Card Shark is tense, and its stakes feel pretty high. Of course, this isn’t real life, but it puts more onus on you, the player, than many other games do. You don’t simply need to do as the game tells you; you need to learn it, remember it, and perfectly pull it off. The benefit to doing so? Many of the techniques used here are real. Practice in real life, then, and you could soon be impressing your friends with your nifty card tricks. It’s like a secret window into the Magician’s Circle, teaching you the basics of real card magicians. It’s not exactly David Blaine stuff, of course, but it’s a start. And it’s thrilling.

Card Shark

Everything is presented in a gorgeous, purposefully rough 2D art style. Colours and lines are bold and eye-catching, and it’s accompanied by a suitably classic soundtrack to set the scene of France in the 1700s. As you play, you’ll be able to choose from a number of locations to visit, each with its own colourful characters to meet. Some of them might catch you out on your cheating instantly, loving the fact that you’re so brazen and talented. Others might be suspicious, calling you out if you take slightly too long to shuffle or deal. Sometimes there’s a high price to pay – death, even – and if you’re playing on the hardest difficulty, that can mean a permanent game over.

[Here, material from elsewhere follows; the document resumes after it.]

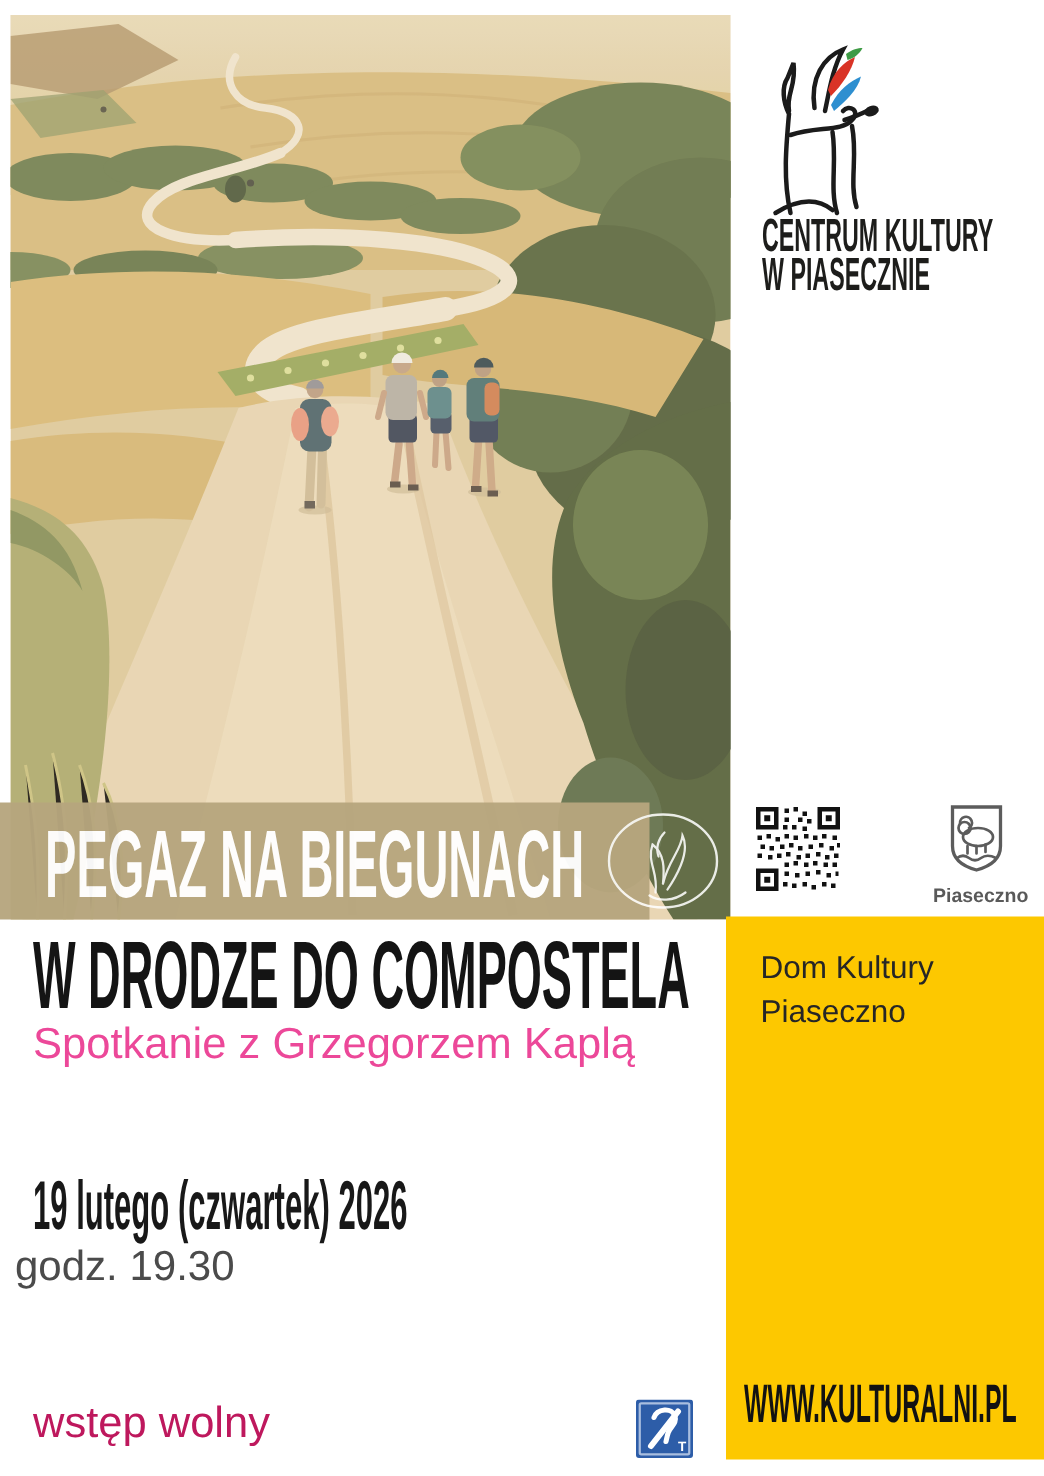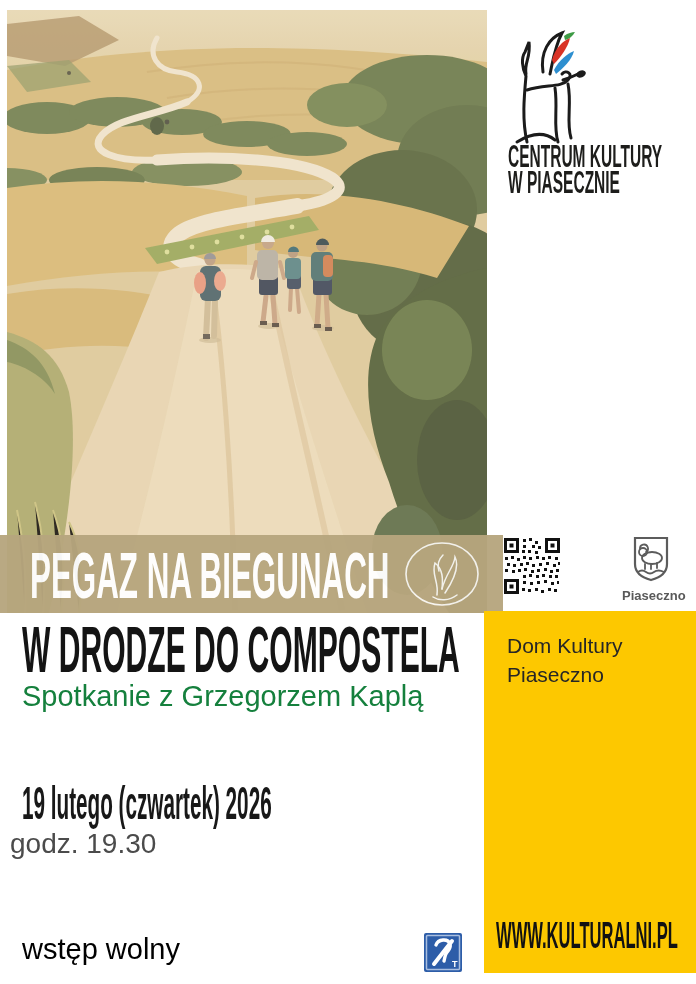"PEGAZ NA BIEGUNACH" .banner { width: 503px -> 433px }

But even on the easiest difficulty, where failing isn’t quite so easy and death isn’t permanent, Card Shark remains a game that requires your full concentration. You can’t take your eyes off the screen, because you might miss that all-important glimpse of your opponent’s card. And hesitating for just a moment while dealing a hand is all it takes to make other players suspicious. Being cool and collected is the key to succeeding in Card Shark. That, and memorising each move perfectly. It feels like hard work to begin with, but nailing them all leaves you feeling like a true badass.

We can’t wait to try our hand at more Card Shark; not only to learn more sleight of hand but to also see where the story goes. It may be the card tricks that are keeping us glued to the screen, but the tale of debauchery amongst 18th century France’s most elite citizens has piqued our interest too. Its release date isn’t set, but it’s coming to PC and Switch soon.